_Input_.
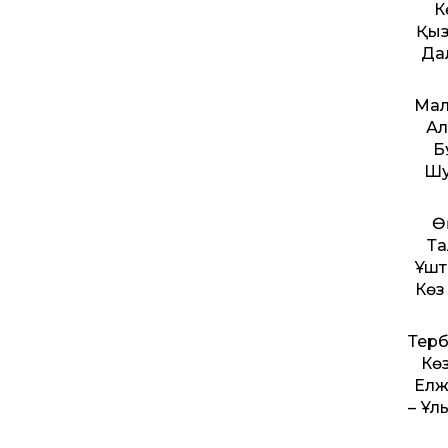
К
Қыз
Да
Мал
Ал
Б
Шу
Ө
Та
Ұшт
Көз
Терб
Көз
Елж
– Ұл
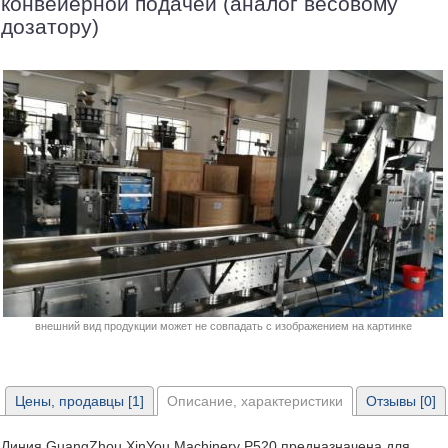
конвейерной подачей (аналог весовому
дозатору)
внешний вид продукции может не совпадать с изображением на картинке
Цены, продавцы [1]
Описание, характеристики
Отзывы [0]
Линия GuangZhou XinYou Machinery P520 предназначена для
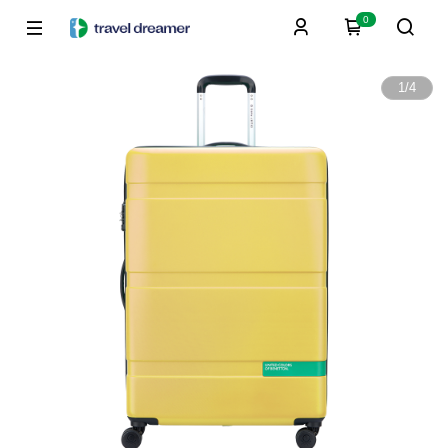
0
1
/
4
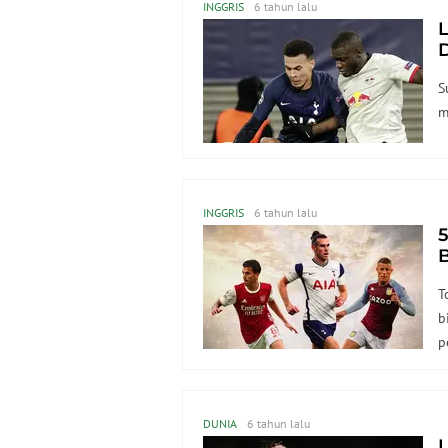
INGGRIS
6 tahun lalu
L
S
m
INGGRIS
6 tahun lalu
B
B
T
b
p
d
DUNIA
6 tahun lalu
L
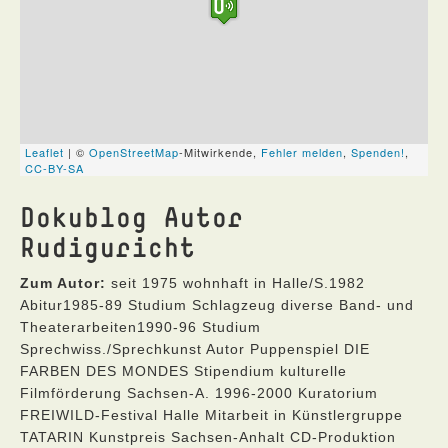
Dokublog Autor
Rudiguricht
Zum Autor:
seit 1975 wohnhaft in Halle/S.1982
Abitur1985-89 Studium Schlagzeug diverse Band- und
Theaterarbeiten1990-96 Studium
Sprechwiss./Sprechkunst Autor Puppenspiel DIE
FARBEN DES MONDES Stipendium kulturelle
Filmförderung Sachsen-A. 1996-2000 Kuratorium
FREIWILD-Festival Halle Mitarbeit in Künstlergruppe
TATARIN Kunstpreis Sachsen-Anhalt CD-Produktion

_Task goal_.
Output the full listing verbatim, but drop the images.

_Exercise result_.
К
Қыз
Да
Мал
Ал
Б
Шу
Ө
Та
Ұшт
Көз
Терб
Көз
Елж
– Ұл
конвейерной подачей (аналог весовому
дозатору)
внешний вид продукции может не совпадать с изображением на картинке
Цены, продавцы [1]
Описание, характеристики
Отзывы [0]
Линия GuangZhou XinYou Machinery P520 предназначена для
0
1
/
4
INGGRIS
6 tahun lalu
L
S
m
INGGRIS
6 tahun lalu
B
B
T
b
p
d
DUNIA
6 tahun lalu
L
Dokublog Autor
Rudiguricht
Zum Autor:
seit 1975 wohnhaft in Halle/S.1982
Abitur1985-89 Studium Schlagzeug diverse Band- und
Theaterarbeiten1990-96 Studium
Sprechwiss./Sprechkunst Autor Puppenspiel DIE
FARBEN DES MONDES Stipendium kulturelle
Filmförderung Sachsen-A. 1996-2000 Kuratorium
FREIWILD-Festival Halle Mitarbeit in Künstlergruppe
TATARIN Kunstpreis Sachsen-Anhalt CD-Produktion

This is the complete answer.